«Le pire possible» : Soros critique le compromis trouvé par l'UE avec la Hongrie et la Pologne
Après l'adoption d'un compromis sur l'Etat de droit, permettant la levée des vetos hongrois et polonais sur le budget et le déblocage du plan de relance européen post-Covid, George Soros a estimé que Bruxelles avait capitulé sur les valeurs de l'UE.
Bien que disposant de la nationalité américaine, le milliardaire George Soros, hongrois d'origine, garde un œil attentionné – voire d'avantage – sur l'actualité du Vieux continent. Ainsi, le compromis trouvé par Bruxelles avec la Hongrie et la Pologne pour débloquer le budget de l'UE 2021-2027 (1 074 milliards) et le plan de relance post-Covid (750 milliards d'euros), n'a pas trouvé grâce à ses yeux, loin de là, et il n'a pas manqué de le faire savoir le 10 décembre 2020.
Budapest et Varsovie ont en effet obtenu des autres pays européens de ne pas conditionner le versement des fonds européens au respect de l'Etat de droit avant que la Cour de justice européenne ne se prononce sur la validité de ce dispositif en cas de recours en annulation par un Etat membre. La Hongrie et la Pologne estiment que la définition de l'Etat de droit n'est pas claire, et qu'un tel dispositif pourrait ainsi entraîner une ingérence politique dans leurs affaires intérieures.
Pour le fondateur de l'Open society, ce compromis trouvé par Bruxelles n'est ni plus ni moins que «le pire de tous possibles», et équivaut d'après lui à une «capitulation» de la chancelière allemande Angela Merkel.

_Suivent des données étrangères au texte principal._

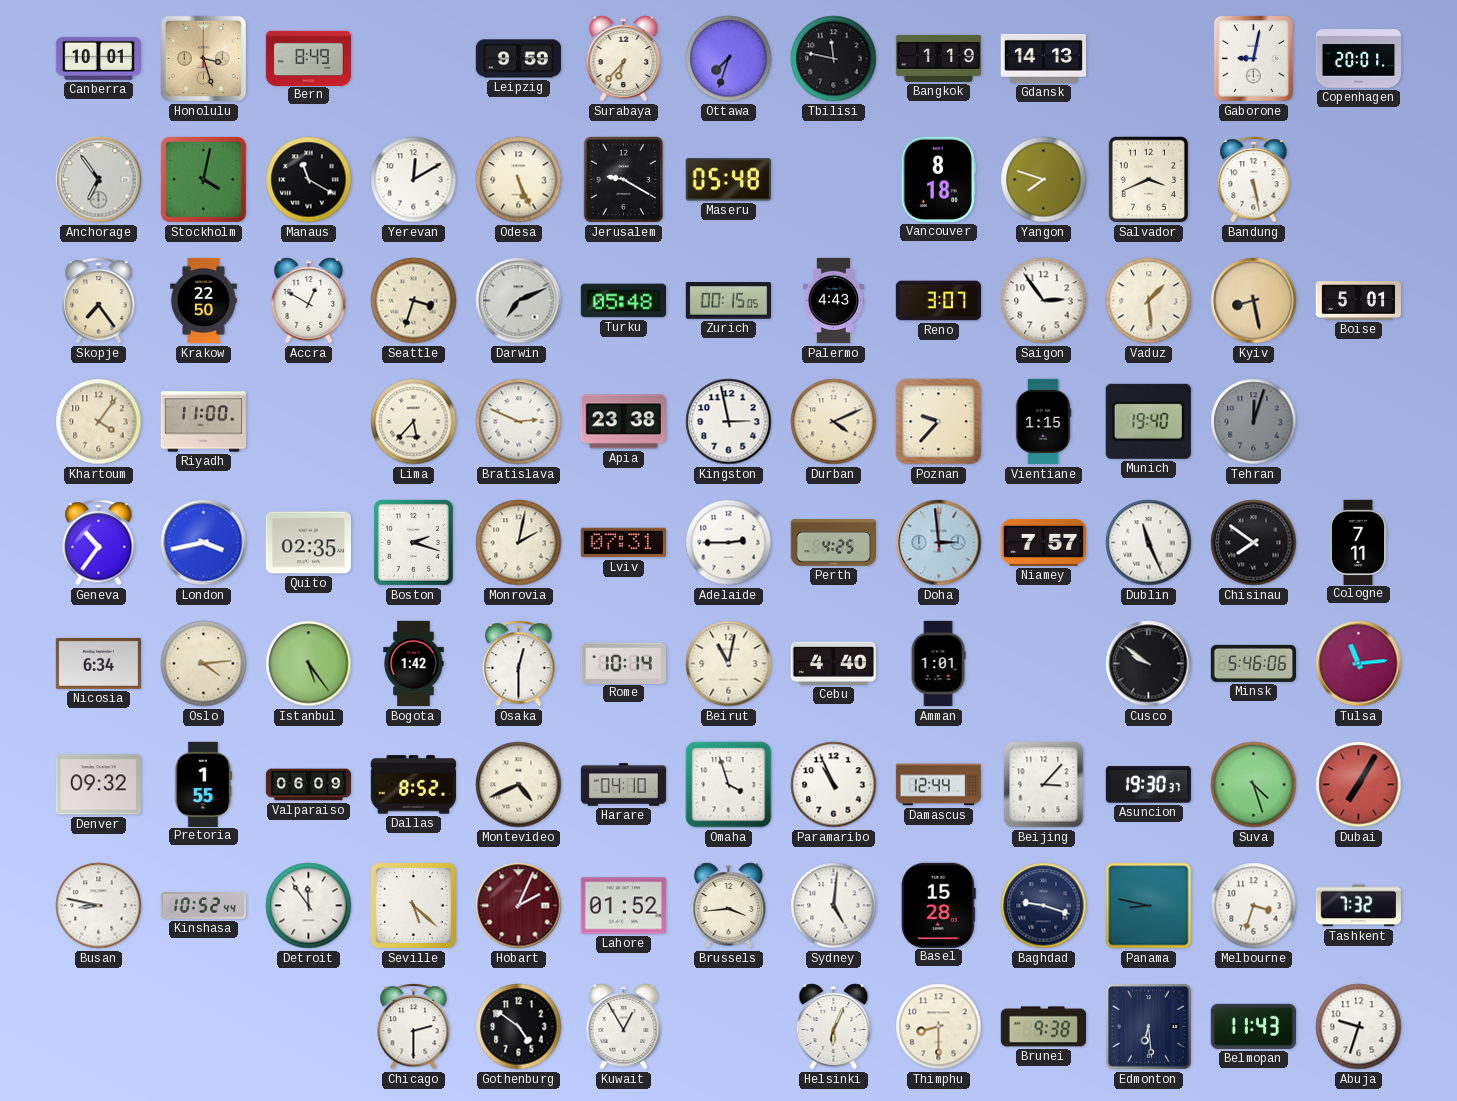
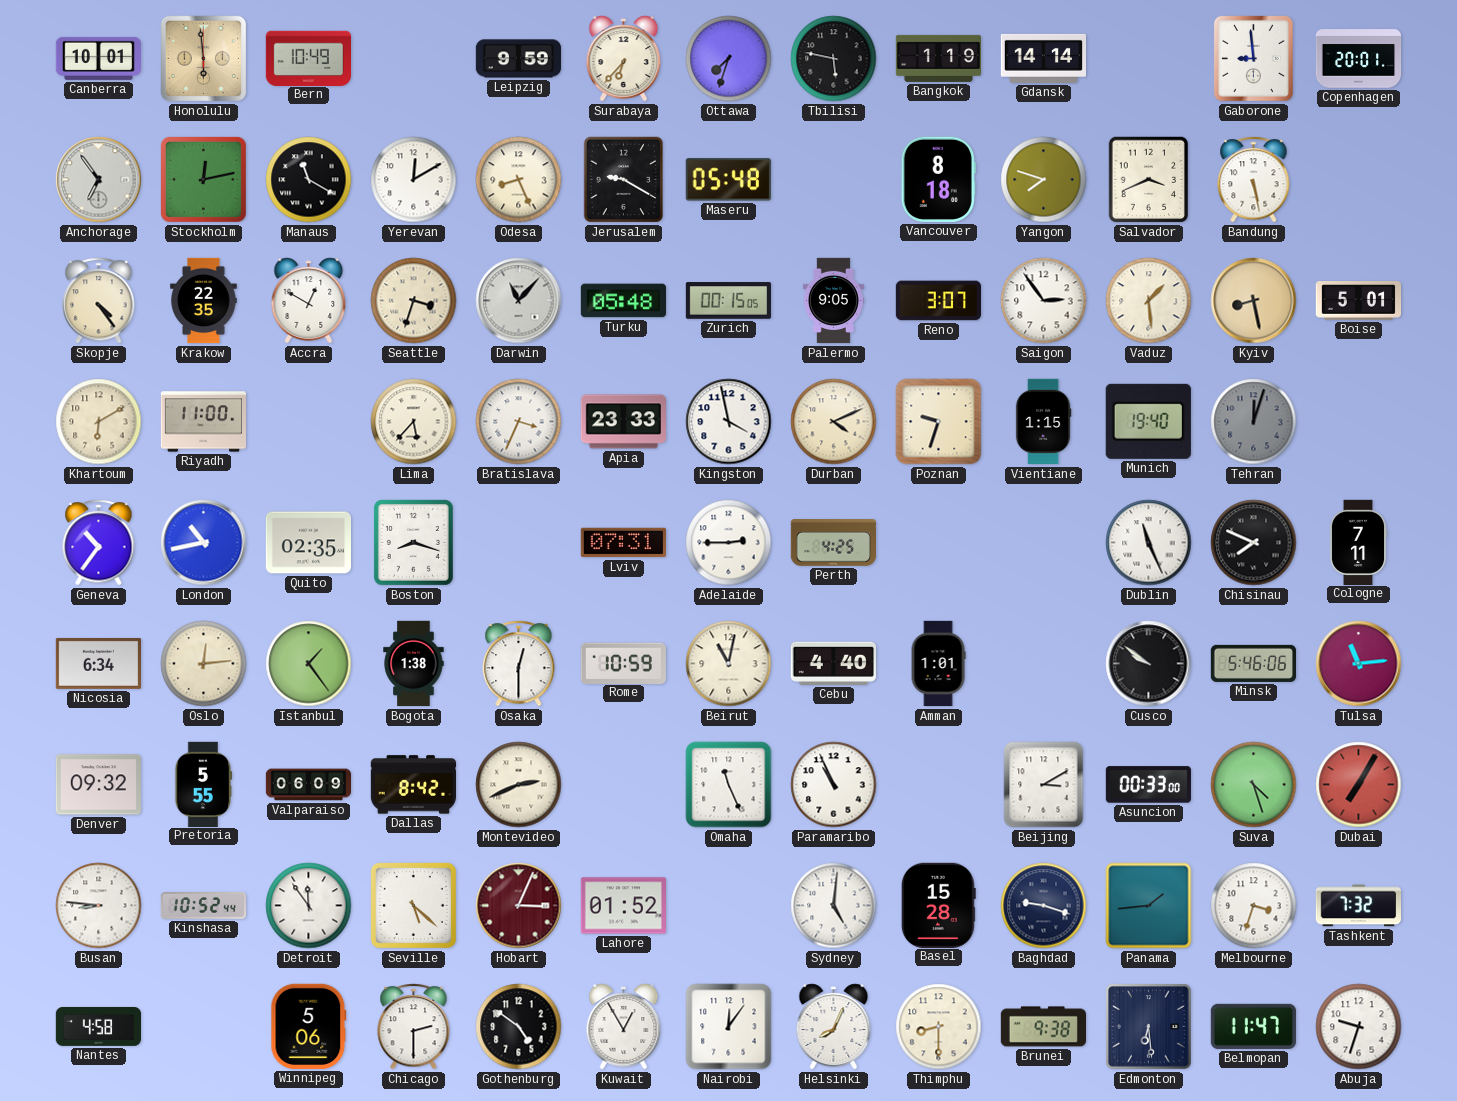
Honolulu: 3:27 -> 5:59
Bern: 8:49 -> 10:49
Tbilisi: 11:47 -> 5:47
Gdansk: 14:13 -> 14:14
Gaborone: 9:02 -> 8:59
Stockholm: 4:02 -> 12:13
Odesa: 5:26 -> 8:26
Skopje: 7:24 -> 4:24
Krakow: 22:50 -> 22:35
Darwin: 7:11 -> 11:07
Palermo: 4:43 -> 9:05
Khartoum: 4:06 -> 6:10
Bratislava: 2:49 -> 3:34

Dans un éditorial publié par Project Syndicate, le controversé financier accuse en effet Angela Merkel d'avoir «cédé à l'extorsion hongroise et polonaise», jugeant qu'en l'absence d'un Emmanuel Macron «temporairement distrait par la question de la laïcité», la chancelière allemande était «en quelque sorte le seul principal décideur de l’UE».
Or d'après le milliardaire, la position défendue par Budapest et Varsovie défiait «effrontément les valeurs sur lesquelles l'Union européenne a été construite». «Traiter leur défi comme une position politique légitime qui mérite d'être reconnue et [trouver] une solution de compromis ne fera qu'augmenter – grandement – les risques auxquels l'UE est désormais confrontée», s'inquiète-t-il, qualifiant le parti polonais au pouvoir Droit et justice d'«illibéral», et le gouvernement de son ennemi intime, le Premier ministre hongrois Viktor Orban, de «régime cleptocratique».
«Tout ce que je peux faire, c'est exprimer l'indignation morale que doivent ressentir les personnes qui croient en l'UE en tant que protectrice des valeurs européennes et universelles», conclut le milliardaire, qui finance pourtant de nombreuses causes sur le continent européen.
Depuis fin novembre, les passes d'armes entre George Soros et Budapest et Cracovie se multiplient sur le sujet. Dans une tribune publiée dans l'Obs, le richissime financier exprimait ainsi le 21 novembre son souhait que ni la Hongrie ni la Pologne ne puissent bénéficier des fonds communautaires de l'UE. Réplique cinglante quelques jours plus tard du Premier ministre hongrois, qui défendait sa vision d'une «société protégée», l'opposant à la société «multiculturelle et ethniquement mélangée» voulue par George Soros, et qui serait «entre les mains des élites globalisées».